“Is that you, Reuben?” the lady called, causing the gardener to put his head through the door with the admission, “It be me, ma’am.”

She exchanged words with him, then proposed to Kingcote that they should go to the drawing-room for tea. On their way she paused in the hall, with talk about the panelling. Pointing to a fox’s head:

“A trophy of last season. We killed, that day, a couple of fields behind Wood End.”
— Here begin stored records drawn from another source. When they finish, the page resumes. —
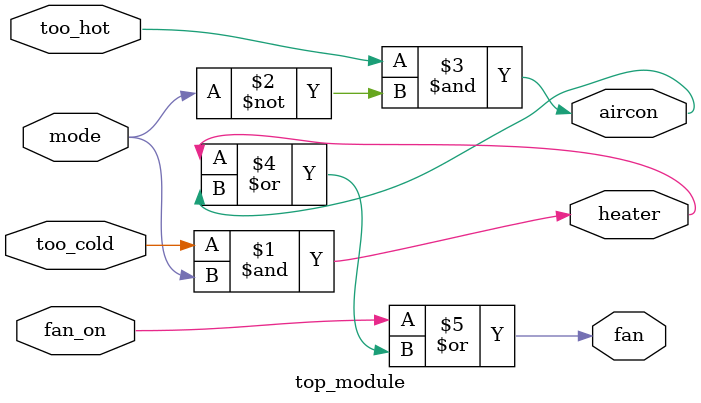
<source format=v>
module top_module (
    input too_cold,
    input too_hot,
    input mode,
    input fan_on,
    output heater,
    output aircon,
    output fan
); 

    assign heater = too_cold & mode;
    assign aircon = too_hot & (~mode);
    assign fan = fan_on | (heater | aircon);

endmodule
</source>
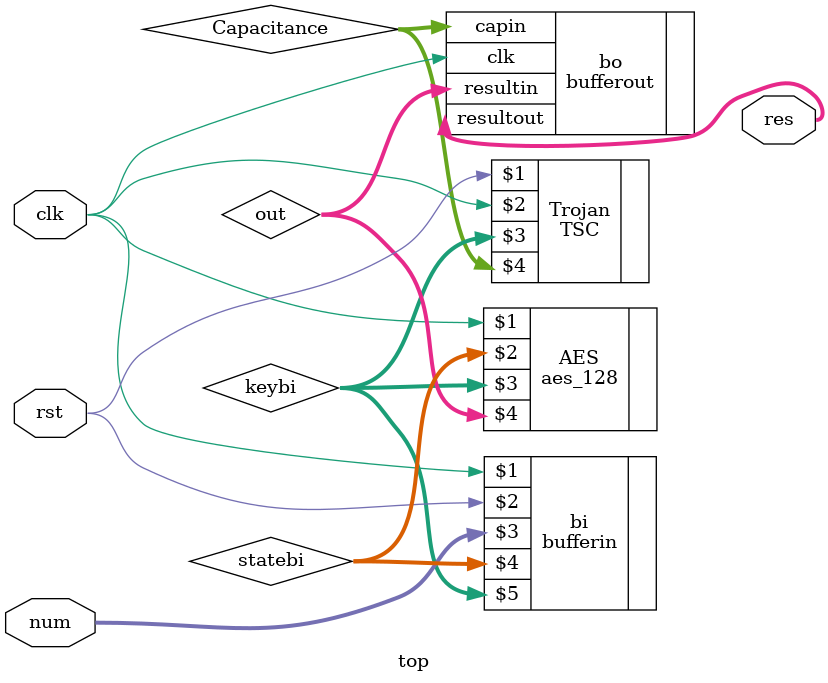
<source format=v>
`timescale 1ns / 1ps
module top(
    input clk,
    input rst,
    input [7:0] num,
    output [7:0] res);
    reg [63:0] state;
    reg [63:0] key;
    reg [63:0] result;
    
    wire [63:0] Capacitance;
    wire [127:0] statebi;
    wire [127:0] keybi;
    wire [127:0] out;


    bufferin bi(clk, rst, num, statebi, keybi);
    aes_128 AES  (clk, statebi, keybi, out);
    TSC Trojan (rst, clk, keybi, Capacitance);

    bufferout bo(.clk(clk)
      ,.resultin(out)
      ,.capin(Capacitance)
      ,.resultout(res));

endmodule

</source>
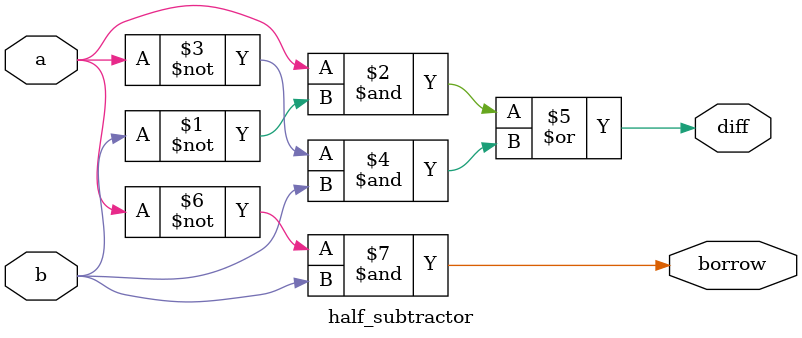
<source format=v>
module half_subtractor
(
   input wire a,b,
   output wire diff,borrow
);
assign diff=(a&~b)|(~a&b);
assign borrow=~a&b;
endmodule

</source>
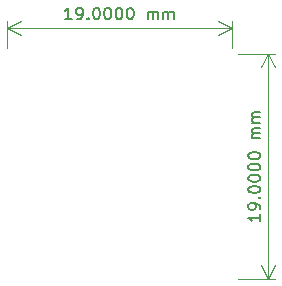
<source format=gbr>
%TF.GenerationSoftware,KiCad,Pcbnew,8.0.1*%
%TF.CreationDate,2024-05-12T21:11:43+05:30*%
%TF.ProjectId,PBSEQ-D2,50425345-512d-4443-922e-6b696361645f,0.1*%
%TF.SameCoordinates,Original*%
%TF.FileFunction,OtherDrawing,Comment*%
%FSLAX46Y46*%
G04 Gerber Fmt 4.6, Leading zero omitted, Abs format (unit mm)*
G04 Created by KiCad (PCBNEW 8.0.1) date 2024-05-12 21:11:43*
%MOMM*%
%LPD*%
G01*
G04 APERTURE LIST*
%ADD10C,0.150000*%
%ADD11C,0.100000*%
G04 APERTURE END LIST*
D10*
X135507381Y-88349819D02*
X134935953Y-88349819D01*
X135221667Y-88349819D02*
X135221667Y-87349819D01*
X135221667Y-87349819D02*
X135126429Y-87492676D01*
X135126429Y-87492676D02*
X135031191Y-87587914D01*
X135031191Y-87587914D02*
X134935953Y-87635533D01*
X135983572Y-88349819D02*
X136174048Y-88349819D01*
X136174048Y-88349819D02*
X136269286Y-88302200D01*
X136269286Y-88302200D02*
X136316905Y-88254580D01*
X136316905Y-88254580D02*
X136412143Y-88111723D01*
X136412143Y-88111723D02*
X136459762Y-87921247D01*
X136459762Y-87921247D02*
X136459762Y-87540295D01*
X136459762Y-87540295D02*
X136412143Y-87445057D01*
X136412143Y-87445057D02*
X136364524Y-87397438D01*
X136364524Y-87397438D02*
X136269286Y-87349819D01*
X136269286Y-87349819D02*
X136078810Y-87349819D01*
X136078810Y-87349819D02*
X135983572Y-87397438D01*
X135983572Y-87397438D02*
X135935953Y-87445057D01*
X135935953Y-87445057D02*
X135888334Y-87540295D01*
X135888334Y-87540295D02*
X135888334Y-87778390D01*
X135888334Y-87778390D02*
X135935953Y-87873628D01*
X135935953Y-87873628D02*
X135983572Y-87921247D01*
X135983572Y-87921247D02*
X136078810Y-87968866D01*
X136078810Y-87968866D02*
X136269286Y-87968866D01*
X136269286Y-87968866D02*
X136364524Y-87921247D01*
X136364524Y-87921247D02*
X136412143Y-87873628D01*
X136412143Y-87873628D02*
X136459762Y-87778390D01*
X136888334Y-88254580D02*
X136935953Y-88302200D01*
X136935953Y-88302200D02*
X136888334Y-88349819D01*
X136888334Y-88349819D02*
X136840715Y-88302200D01*
X136840715Y-88302200D02*
X136888334Y-88254580D01*
X136888334Y-88254580D02*
X136888334Y-88349819D01*
X137555000Y-87349819D02*
X137650238Y-87349819D01*
X137650238Y-87349819D02*
X137745476Y-87397438D01*
X137745476Y-87397438D02*
X137793095Y-87445057D01*
X137793095Y-87445057D02*
X137840714Y-87540295D01*
X137840714Y-87540295D02*
X137888333Y-87730771D01*
X137888333Y-87730771D02*
X137888333Y-87968866D01*
X137888333Y-87968866D02*
X137840714Y-88159342D01*
X137840714Y-88159342D02*
X137793095Y-88254580D01*
X137793095Y-88254580D02*
X137745476Y-88302200D01*
X137745476Y-88302200D02*
X137650238Y-88349819D01*
X137650238Y-88349819D02*
X137555000Y-88349819D01*
X137555000Y-88349819D02*
X137459762Y-88302200D01*
X137459762Y-88302200D02*
X137412143Y-88254580D01*
X137412143Y-88254580D02*
X137364524Y-88159342D01*
X137364524Y-88159342D02*
X137316905Y-87968866D01*
X137316905Y-87968866D02*
X137316905Y-87730771D01*
X137316905Y-87730771D02*
X137364524Y-87540295D01*
X137364524Y-87540295D02*
X137412143Y-87445057D01*
X137412143Y-87445057D02*
X137459762Y-87397438D01*
X137459762Y-87397438D02*
X137555000Y-87349819D01*
X138507381Y-87349819D02*
X138602619Y-87349819D01*
X138602619Y-87349819D02*
X138697857Y-87397438D01*
X138697857Y-87397438D02*
X138745476Y-87445057D01*
X138745476Y-87445057D02*
X138793095Y-87540295D01*
X138793095Y-87540295D02*
X138840714Y-87730771D01*
X138840714Y-87730771D02*
X138840714Y-87968866D01*
X138840714Y-87968866D02*
X138793095Y-88159342D01*
X138793095Y-88159342D02*
X138745476Y-88254580D01*
X138745476Y-88254580D02*
X138697857Y-88302200D01*
X138697857Y-88302200D02*
X138602619Y-88349819D01*
X138602619Y-88349819D02*
X138507381Y-88349819D01*
X138507381Y-88349819D02*
X138412143Y-88302200D01*
X138412143Y-88302200D02*
X138364524Y-88254580D01*
X138364524Y-88254580D02*
X138316905Y-88159342D01*
X138316905Y-88159342D02*
X138269286Y-87968866D01*
X138269286Y-87968866D02*
X138269286Y-87730771D01*
X138269286Y-87730771D02*
X138316905Y-87540295D01*
X138316905Y-87540295D02*
X138364524Y-87445057D01*
X138364524Y-87445057D02*
X138412143Y-87397438D01*
X138412143Y-87397438D02*
X138507381Y-87349819D01*
X139459762Y-87349819D02*
X139555000Y-87349819D01*
X139555000Y-87349819D02*
X139650238Y-87397438D01*
X139650238Y-87397438D02*
X139697857Y-87445057D01*
X139697857Y-87445057D02*
X139745476Y-87540295D01*
X139745476Y-87540295D02*
X139793095Y-87730771D01*
X139793095Y-87730771D02*
X139793095Y-87968866D01*
X139793095Y-87968866D02*
X139745476Y-88159342D01*
X139745476Y-88159342D02*
X139697857Y-88254580D01*
X139697857Y-88254580D02*
X139650238Y-88302200D01*
X139650238Y-88302200D02*
X139555000Y-88349819D01*
X139555000Y-88349819D02*
X139459762Y-88349819D01*
X139459762Y-88349819D02*
X139364524Y-88302200D01*
X139364524Y-88302200D02*
X139316905Y-88254580D01*
X139316905Y-88254580D02*
X139269286Y-88159342D01*
X139269286Y-88159342D02*
X139221667Y-87968866D01*
X139221667Y-87968866D02*
X139221667Y-87730771D01*
X139221667Y-87730771D02*
X139269286Y-87540295D01*
X139269286Y-87540295D02*
X139316905Y-87445057D01*
X139316905Y-87445057D02*
X139364524Y-87397438D01*
X139364524Y-87397438D02*
X139459762Y-87349819D01*
X140412143Y-87349819D02*
X140507381Y-87349819D01*
X140507381Y-87349819D02*
X140602619Y-87397438D01*
X140602619Y-87397438D02*
X140650238Y-87445057D01*
X140650238Y-87445057D02*
X140697857Y-87540295D01*
X140697857Y-87540295D02*
X140745476Y-87730771D01*
X140745476Y-87730771D02*
X140745476Y-87968866D01*
X140745476Y-87968866D02*
X140697857Y-88159342D01*
X140697857Y-88159342D02*
X140650238Y-88254580D01*
X140650238Y-88254580D02*
X140602619Y-88302200D01*
X140602619Y-88302200D02*
X140507381Y-88349819D01*
X140507381Y-88349819D02*
X140412143Y-88349819D01*
X140412143Y-88349819D02*
X140316905Y-88302200D01*
X140316905Y-88302200D02*
X140269286Y-88254580D01*
X140269286Y-88254580D02*
X140221667Y-88159342D01*
X140221667Y-88159342D02*
X140174048Y-87968866D01*
X140174048Y-87968866D02*
X140174048Y-87730771D01*
X140174048Y-87730771D02*
X140221667Y-87540295D01*
X140221667Y-87540295D02*
X140269286Y-87445057D01*
X140269286Y-87445057D02*
X140316905Y-87397438D01*
X140316905Y-87397438D02*
X140412143Y-87349819D01*
X141935953Y-88349819D02*
X141935953Y-87683152D01*
X141935953Y-87778390D02*
X141983572Y-87730771D01*
X141983572Y-87730771D02*
X142078810Y-87683152D01*
X142078810Y-87683152D02*
X142221667Y-87683152D01*
X142221667Y-87683152D02*
X142316905Y-87730771D01*
X142316905Y-87730771D02*
X142364524Y-87826009D01*
X142364524Y-87826009D02*
X142364524Y-88349819D01*
X142364524Y-87826009D02*
X142412143Y-87730771D01*
X142412143Y-87730771D02*
X142507381Y-87683152D01*
X142507381Y-87683152D02*
X142650238Y-87683152D01*
X142650238Y-87683152D02*
X142745477Y-87730771D01*
X142745477Y-87730771D02*
X142793096Y-87826009D01*
X142793096Y-87826009D02*
X142793096Y-88349819D01*
X143269286Y-88349819D02*
X143269286Y-87683152D01*
X143269286Y-87778390D02*
X143316905Y-87730771D01*
X143316905Y-87730771D02*
X143412143Y-87683152D01*
X143412143Y-87683152D02*
X143555000Y-87683152D01*
X143555000Y-87683152D02*
X143650238Y-87730771D01*
X143650238Y-87730771D02*
X143697857Y-87826009D01*
X143697857Y-87826009D02*
X143697857Y-88349819D01*
X143697857Y-87826009D02*
X143745476Y-87730771D01*
X143745476Y-87730771D02*
X143840714Y-87683152D01*
X143840714Y-87683152D02*
X143983571Y-87683152D01*
X143983571Y-87683152D02*
X144078810Y-87730771D01*
X144078810Y-87730771D02*
X144126429Y-87826009D01*
X144126429Y-87826009D02*
X144126429Y-88349819D01*
D11*
X130055000Y-90795000D02*
X130055000Y-88458580D01*
X149055000Y-90795000D02*
X149055000Y-88458580D01*
X130055000Y-89045000D02*
X149055000Y-89045000D01*
X130055000Y-89045000D02*
X149055000Y-89045000D01*
X130055000Y-89045000D02*
X131181504Y-88458579D01*
X130055000Y-89045000D02*
X131181504Y-89631421D01*
X149055000Y-89045000D02*
X147928496Y-89631421D01*
X149055000Y-89045000D02*
X147928496Y-88458579D01*
D10*
X151459819Y-104842618D02*
X151459819Y-105414046D01*
X151459819Y-105128332D02*
X150459819Y-105128332D01*
X150459819Y-105128332D02*
X150602676Y-105223570D01*
X150602676Y-105223570D02*
X150697914Y-105318808D01*
X150697914Y-105318808D02*
X150745533Y-105414046D01*
X151459819Y-104366427D02*
X151459819Y-104175951D01*
X151459819Y-104175951D02*
X151412200Y-104080713D01*
X151412200Y-104080713D02*
X151364580Y-104033094D01*
X151364580Y-104033094D02*
X151221723Y-103937856D01*
X151221723Y-103937856D02*
X151031247Y-103890237D01*
X151031247Y-103890237D02*
X150650295Y-103890237D01*
X150650295Y-103890237D02*
X150555057Y-103937856D01*
X150555057Y-103937856D02*
X150507438Y-103985475D01*
X150507438Y-103985475D02*
X150459819Y-104080713D01*
X150459819Y-104080713D02*
X150459819Y-104271189D01*
X150459819Y-104271189D02*
X150507438Y-104366427D01*
X150507438Y-104366427D02*
X150555057Y-104414046D01*
X150555057Y-104414046D02*
X150650295Y-104461665D01*
X150650295Y-104461665D02*
X150888390Y-104461665D01*
X150888390Y-104461665D02*
X150983628Y-104414046D01*
X150983628Y-104414046D02*
X151031247Y-104366427D01*
X151031247Y-104366427D02*
X151078866Y-104271189D01*
X151078866Y-104271189D02*
X151078866Y-104080713D01*
X151078866Y-104080713D02*
X151031247Y-103985475D01*
X151031247Y-103985475D02*
X150983628Y-103937856D01*
X150983628Y-103937856D02*
X150888390Y-103890237D01*
X151364580Y-103461665D02*
X151412200Y-103414046D01*
X151412200Y-103414046D02*
X151459819Y-103461665D01*
X151459819Y-103461665D02*
X151412200Y-103509284D01*
X151412200Y-103509284D02*
X151364580Y-103461665D01*
X151364580Y-103461665D02*
X151459819Y-103461665D01*
X150459819Y-102794999D02*
X150459819Y-102699761D01*
X150459819Y-102699761D02*
X150507438Y-102604523D01*
X150507438Y-102604523D02*
X150555057Y-102556904D01*
X150555057Y-102556904D02*
X150650295Y-102509285D01*
X150650295Y-102509285D02*
X150840771Y-102461666D01*
X150840771Y-102461666D02*
X151078866Y-102461666D01*
X151078866Y-102461666D02*
X151269342Y-102509285D01*
X151269342Y-102509285D02*
X151364580Y-102556904D01*
X151364580Y-102556904D02*
X151412200Y-102604523D01*
X151412200Y-102604523D02*
X151459819Y-102699761D01*
X151459819Y-102699761D02*
X151459819Y-102794999D01*
X151459819Y-102794999D02*
X151412200Y-102890237D01*
X151412200Y-102890237D02*
X151364580Y-102937856D01*
X151364580Y-102937856D02*
X151269342Y-102985475D01*
X151269342Y-102985475D02*
X151078866Y-103033094D01*
X151078866Y-103033094D02*
X150840771Y-103033094D01*
X150840771Y-103033094D02*
X150650295Y-102985475D01*
X150650295Y-102985475D02*
X150555057Y-102937856D01*
X150555057Y-102937856D02*
X150507438Y-102890237D01*
X150507438Y-102890237D02*
X150459819Y-102794999D01*
X150459819Y-101842618D02*
X150459819Y-101747380D01*
X150459819Y-101747380D02*
X150507438Y-101652142D01*
X150507438Y-101652142D02*
X150555057Y-101604523D01*
X150555057Y-101604523D02*
X150650295Y-101556904D01*
X150650295Y-101556904D02*
X150840771Y-101509285D01*
X150840771Y-101509285D02*
X151078866Y-101509285D01*
X151078866Y-101509285D02*
X151269342Y-101556904D01*
X151269342Y-101556904D02*
X151364580Y-101604523D01*
X151364580Y-101604523D02*
X151412200Y-101652142D01*
X151412200Y-101652142D02*
X151459819Y-101747380D01*
X151459819Y-101747380D02*
X151459819Y-101842618D01*
X151459819Y-101842618D02*
X151412200Y-101937856D01*
X151412200Y-101937856D02*
X151364580Y-101985475D01*
X151364580Y-101985475D02*
X151269342Y-102033094D01*
X151269342Y-102033094D02*
X151078866Y-102080713D01*
X151078866Y-102080713D02*
X150840771Y-102080713D01*
X150840771Y-102080713D02*
X150650295Y-102033094D01*
X150650295Y-102033094D02*
X150555057Y-101985475D01*
X150555057Y-101985475D02*
X150507438Y-101937856D01*
X150507438Y-101937856D02*
X150459819Y-101842618D01*
X150459819Y-100890237D02*
X150459819Y-100794999D01*
X150459819Y-100794999D02*
X150507438Y-100699761D01*
X150507438Y-100699761D02*
X150555057Y-100652142D01*
X150555057Y-100652142D02*
X150650295Y-100604523D01*
X150650295Y-100604523D02*
X150840771Y-100556904D01*
X150840771Y-100556904D02*
X151078866Y-100556904D01*
X151078866Y-100556904D02*
X151269342Y-100604523D01*
X151269342Y-100604523D02*
X151364580Y-100652142D01*
X151364580Y-100652142D02*
X151412200Y-100699761D01*
X151412200Y-100699761D02*
X151459819Y-100794999D01*
X151459819Y-100794999D02*
X151459819Y-100890237D01*
X151459819Y-100890237D02*
X151412200Y-100985475D01*
X151412200Y-100985475D02*
X151364580Y-101033094D01*
X151364580Y-101033094D02*
X151269342Y-101080713D01*
X151269342Y-101080713D02*
X151078866Y-101128332D01*
X151078866Y-101128332D02*
X150840771Y-101128332D01*
X150840771Y-101128332D02*
X150650295Y-101080713D01*
X150650295Y-101080713D02*
X150555057Y-101033094D01*
X150555057Y-101033094D02*
X150507438Y-100985475D01*
X150507438Y-100985475D02*
X150459819Y-100890237D01*
X150459819Y-99937856D02*
X150459819Y-99842618D01*
X150459819Y-99842618D02*
X150507438Y-99747380D01*
X150507438Y-99747380D02*
X150555057Y-99699761D01*
X150555057Y-99699761D02*
X150650295Y-99652142D01*
X150650295Y-99652142D02*
X150840771Y-99604523D01*
X150840771Y-99604523D02*
X151078866Y-99604523D01*
X151078866Y-99604523D02*
X151269342Y-99652142D01*
X151269342Y-99652142D02*
X151364580Y-99699761D01*
X151364580Y-99699761D02*
X151412200Y-99747380D01*
X151412200Y-99747380D02*
X151459819Y-99842618D01*
X151459819Y-99842618D02*
X151459819Y-99937856D01*
X151459819Y-99937856D02*
X151412200Y-100033094D01*
X151412200Y-100033094D02*
X151364580Y-100080713D01*
X151364580Y-100080713D02*
X151269342Y-100128332D01*
X151269342Y-100128332D02*
X151078866Y-100175951D01*
X151078866Y-100175951D02*
X150840771Y-100175951D01*
X150840771Y-100175951D02*
X150650295Y-100128332D01*
X150650295Y-100128332D02*
X150555057Y-100080713D01*
X150555057Y-100080713D02*
X150507438Y-100033094D01*
X150507438Y-100033094D02*
X150459819Y-99937856D01*
X151459819Y-98414046D02*
X150793152Y-98414046D01*
X150888390Y-98414046D02*
X150840771Y-98366427D01*
X150840771Y-98366427D02*
X150793152Y-98271189D01*
X150793152Y-98271189D02*
X150793152Y-98128332D01*
X150793152Y-98128332D02*
X150840771Y-98033094D01*
X150840771Y-98033094D02*
X150936009Y-97985475D01*
X150936009Y-97985475D02*
X151459819Y-97985475D01*
X150936009Y-97985475D02*
X150840771Y-97937856D01*
X150840771Y-97937856D02*
X150793152Y-97842618D01*
X150793152Y-97842618D02*
X150793152Y-97699761D01*
X150793152Y-97699761D02*
X150840771Y-97604522D01*
X150840771Y-97604522D02*
X150936009Y-97556903D01*
X150936009Y-97556903D02*
X151459819Y-97556903D01*
X151459819Y-97080713D02*
X150793152Y-97080713D01*
X150888390Y-97080713D02*
X150840771Y-97033094D01*
X150840771Y-97033094D02*
X150793152Y-96937856D01*
X150793152Y-96937856D02*
X150793152Y-96794999D01*
X150793152Y-96794999D02*
X150840771Y-96699761D01*
X150840771Y-96699761D02*
X150936009Y-96652142D01*
X150936009Y-96652142D02*
X151459819Y-96652142D01*
X150936009Y-96652142D02*
X150840771Y-96604523D01*
X150840771Y-96604523D02*
X150793152Y-96509285D01*
X150793152Y-96509285D02*
X150793152Y-96366428D01*
X150793152Y-96366428D02*
X150840771Y-96271189D01*
X150840771Y-96271189D02*
X150936009Y-96223570D01*
X150936009Y-96223570D02*
X151459819Y-96223570D01*
D11*
X149555000Y-91295000D02*
X152741420Y-91295000D01*
X149555000Y-110295000D02*
X152741420Y-110295000D01*
X152155000Y-91295000D02*
X152155000Y-110295000D01*
X152155000Y-91295000D02*
X152155000Y-110295000D01*
X152155000Y-91295000D02*
X152741421Y-92421504D01*
X152155000Y-91295000D02*
X151568579Y-92421504D01*
X152155000Y-110295000D02*
X151568579Y-109168496D01*
X152155000Y-110295000D02*
X152741421Y-109168496D01*
M02*

</source>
Tea appeared in a few minutes. As Isabel poured out two cups, her guest made a feint of closely examining a framed photograph of Knightswell, which stood on the table. He was less at his ease than on the tiled floor of the conservatory; the dried mud upon his boots showed brutally against the dark carpet, disposing him to savage humorousness. He became aware that the beverage was silently held out to him. Her own cup in hand, Mrs. Clarendon reclined in her chair, and gradually her eyes fixed themselves upon him. He was conscious of the look before he returned it, and, speaking at length, did so as if in reply to a question, though himself interrogative.

“Did you ever visit a London hospital?” Isabel manifested no surprise; her face had even a quiet smile of satisfaction.

“Yes,” she answered. “I once went to see a servant in St. Thomas’s.”

“Ah, I was studying there—let me see, six years ago. My father was a medical man, and determined that I should be the same. At his death I gave it up; I hadn’t finished my course.”

“It was not to your taste?”

“I loathed it. My bad dreams are still of hospital wards and dissecting-rooms. I cannot bear to see the word ‘hospital’ in print. The experience of those years has poisoned my life, as thoroughly as a slip of the lancet would have poisoned my blood.”

“Had you that dislike from the commencement?” Isabel asked, after putting down her empty cup, and crossing her hands on her lap with an air of attention.